Comparison of more than 1,000 orthologous genes in mammals showed marked within-genome variations of the third-codon position GC content, with a range from less than 30% to more than 80%.

=== Among-genome variation ===
GC content is found to be variable with different organisms, the process of which is envisaged to be contributed to by variation in selection, mutational bias, and biased recombination-associated DNA repair.

The average GC-content in human genomes ranges from 35% to 60% across 100-Kb fragments, with a mean of 41%. The GC-content of Yeast (Saccharomyces cerevisiae) is 38%, and that of another common model organism, thale cress (Arabidopsis thaliana), is 36%. Because of the nature of the genetic code, it is virtually impossible for an organism to have a genome with a GC-content approaching either 0% or 100%. However, a species with an extremely low GC-content is Plasmodium falciparum (GC% = ~20%), and it is usually common to refer to such examples as being AT-rich instead of GC-poor.

Several mammalian species (e.g., shrew, microbat, tenrec, rabbit) have independently undergone a marked increase in the GC-content of their genes. These GC-content changes are correlated with species life-history traits (e.g., body mass or longevity) and genome size, and might be linked to a molecular process called GC-biased gene conversion.

==Applications==
=== Molecular biology ===
In polymerase chain reaction (PCR) experiments, the GC-content of short oligonucleotides known as primers is often used to predict their annealing temperature to the template DNA. A higher GC-content level indicates a relatively higher melting temperature.
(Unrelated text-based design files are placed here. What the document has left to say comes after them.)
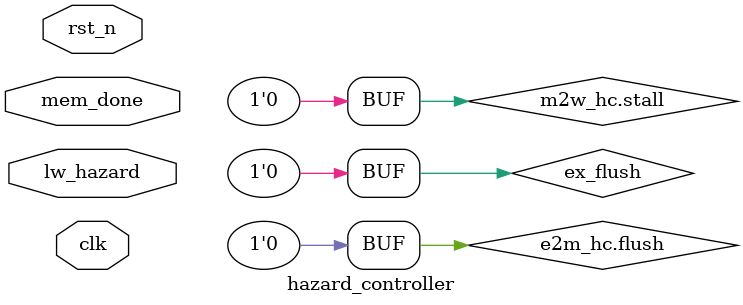
<source format=sv>
/*
 * hazard_controller.sv
 * Author: Zinsser Zhang
 * Last Revision: 03/13/2022
 *
 * hazard_controller collects feedbacks from each stage and detect whether there
 * are hazards in the pipeline. If so, it generate control signals to stall or
 * flush each stage. It also contains a branch_controller, which talks to
 * a branch predictor to make a prediction when a branch instruction is decoded.
 *
 * It also contains simulation only logic to report hazard conditions to C++
 * code for execution statistics collection.
 *
 * See wiki page "Hazards" for details.
 * See wiki page "Branch and Jump" for details of branch and jump instructions.
 */
`include "mips_core.svh"

`ifdef SIMULATION
import "DPI-C" function void stats_event (input string e);
`endif

module hazard_controller (
	input clk,    // Clock
	input rst_n,  // Synchronous reset active low

	// Feedback from IF
	cache_output_ifc.in if_i_cache_output,
	// Feedback from DEC
	pc_ifc.in dec_pc,
	branch_decoded_ifc.hazard dec_branch_decoded,
	// Feedback from EX
	pc_ifc.in ex_pc,
	input lw_hazard,
	branch_result_ifc.in ex_branch_result,
	// Feedback from MEM
	input mem_done,

	// Hazard control output
	hazard_control_ifc.out i2i_hc,
	hazard_control_ifc.out i2d_hc,
	hazard_control_ifc.out d2e_hc,
	hazard_control_ifc.out e2m_hc,
	hazard_control_ifc.out m2w_hc,

	// Load pc output
	load_pc_ifc.out load_pc
);

	branch_controller BRANCH_CONTROLLER (
		.clk, .rst_n,
		.dec_pc,
		.dec_branch_decoded,
		.ex_pc,
		.ex_branch_result
	);

	// We have total 6 potential hazards
	logic ic_miss;			// I cache miss
	logic ds_miss;			// Delay slot miss
	logic dec_overload;		// Branch predict taken or Jump
	logic ex_overload;		// Branch prediction wrong
	//    lw_hazard;		// Load word hazard (input from forward unit)
	logic dc_miss;			// D cache miss

	// Determine if we have these hazards
	always_comb
	begin
		ic_miss = ~if_i_cache_output.valid;
		ds_miss = ic_miss & dec_branch_decoded.valid;
		dec_overload = dec_branch_decoded.valid
			& (dec_branch_decoded.is_jump
				| (dec_branch_decoded.prediction == TAKEN));
		ex_overload = ex_branch_result.valid
			& (ex_branch_result.prediction != ex_branch_result.outcome);
		// lw_hazard is determined by forward unit.
		dc_miss = ~mem_done;
	end

	// Control signals
	logic if_stall, if_flush;
	logic dec_stall, dec_flush;
	logic ex_stall, ex_flush;
	logic mem_stall, mem_flush;
	// wb doesn't need to be stalled or flushed
	// i.e. any data goes to wb is finalized and waiting to be commited

	/*
	 * Now let's go over the solution of all hazards
	 * ic_miss:
	 *     if_stall, if_flush
	 * ds_miss:
	 *     dec_stall, dec_flush (if_stall and if_flush handled by ic_miss)
	 * dec_overload:
	 *     load_pc
	 * ex_overload:
	 *     load_pc, ~if_stall, if_flush
	 * lw_hazard:
	 *     dec_stall, dec_flush
	 * dc_miss:
	 *     mem_stall, mem_flush
	 *
	 * The only conflict here is between ic_miss and ex_overload.
	 * ex_overload should have higher priority than ic_miss. Because i cache
	 * does not register missed request, it's totally fine to directly overload
	 * the pc value.
	 *
	 * In addition to above hazards, each stage should also stall if its
	 * downstream stage stalls (e.g., when mem stalls, if & dec & ex should all
	 * stall). This has the highest priority.
	 */

	always_comb
	begin : handle_if
		if_stall = 1'b0;
		if_flush = 1'b0;

		if (ic_miss)
		begin
			if_stall = 1'b1;
			if_flush = 1'b1;
		end

		if (ex_overload)
		begin
			if_stall = 1'b0;
			if_flush = 1'b1;
		end

		if (dec_stall)
			if_stall = 1'b1;
	end

	always_comb
	begin : handle_dec
		dec_stall = 1'b0;
		dec_flush = 1'b0;

		if (ds_miss | lw_hazard)
		begin
			dec_stall = 1'b1;
			dec_flush = 1'b1;
		end

		if (ex_stall)
			dec_stall = 1'b1;
	end

	always_comb
	begin : handle_ex
		ex_stall = mem_stall;
		ex_flush = 1'b0;
	end

	always_comb
	begin : handle_mem
		mem_stall = dc_miss;
		mem_flush = dc_miss;
	end

	// Now distribute the control signals to each pipeline registers
	always_comb
	begin
		i2i_hc.stall = 1'b0;
		i2i_hc.stall = if_stall;
		i2d_hc.flush = if_flush;
		i2d_hc.stall = dec_stall;
		d2e_hc.flush = dec_flush;
		d2e_hc.stall = ex_stall;
		e2m_hc.flush = ex_flush;
		e2m_hc.stall = mem_stall;
		m2w_hc.flush = mem_flush;
		m2w_hc.stall = 1'b0;
	end

	// Derive the load_pc
	always_comb
	begin
		load_pc.we = dec_overload | ex_overload;
		if (dec_overload)
			load_pc.new_pc = dec_branch_decoded.target;
		else
			load_pc.new_pc = ex_branch_result.recovery_target;
	end

`ifdef SIMULATION
	always_ff @(posedge clk)
	begin
		if (ic_miss) stats_event("ic_miss");
		if (ds_miss) stats_event("ds_miss");
		if (dec_overload) stats_event("dec_overload");
		if (ex_overload) stats_event("ex_overload");
		if (lw_hazard) stats_event("lw_hazard");
		if (dc_miss) stats_event("dc_miss");
		if (if_stall) stats_event("if_stall");
		if (if_flush) stats_event("if_flush");
		if (dec_stall) stats_event("dec_stall");
		if (dec_flush) stats_event("dec_flush");
		if (ex_stall) stats_event("ex_stall");
		if (ex_flush) stats_event("ex_flush");
		if (mem_stall) stats_event("mem_stall");
		if (mem_flush) stats_event("mem_flush");
	end
`endif

endmodule

</source>
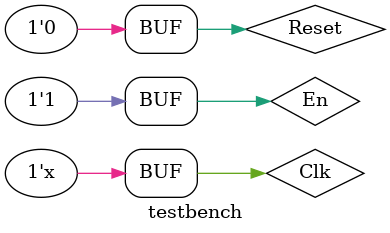
<source format=v>
`timescale 1ns / 1ps


module testbench;

	// Inputs
	reg Clk;
	reg Reset;
	reg En;

	// Outputs
	wire [2:0] Output;
	wire Overflow;

	// Instantiate the Unit Under Test (UUT)
	gray uut (
		.Clk(Clk), 
		.Reset(Reset), 
		.En(En), 
		.Output(Output), 
		.Overflow(Overflow)
	);

	initial begin
		// Initialize Inputs
		Clk = 0;
		Reset = 0;
		En = 1;
		#205;
		Reset = 1;
		#10;
		Reset = 0;
		// Wait 100 ns for global reset to finish
		// Add stimulus here
	end
	always #10 Clk = ~Clk;
endmodule


</source>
Many sequencing technologies, such as Illumina sequencing, have trouble reading high-GC-content sequences. Bird genomes are known to have many such parts, causing the problem of "missing genes" expected to be present from evolution and phenotype but never sequenced – until improved methods were used.

=== Systematics ===
The species problem in non-eukaryotic taxonomy has led to various suggestions in classifying bacteria, and the ad hoc committee on reconciliation of approaches to bacterial systematics of 1987 has recommended use of GC-ratios in higher-level hierarchical classification. For example, the Actinomycetota are characterised as "high GC-content bacteria". In Streptomyces coelicolor A3(2), GC-content is 72%. With the use of more reliable, modern methods of molecular systematics, the GC-content definition of Actinomycetota has been abolished and low-GC bacteria of this clade have been found.

==Software tools==
GCSpeciesSorter and TopSort are software tools for classifying species based on their GC-contents.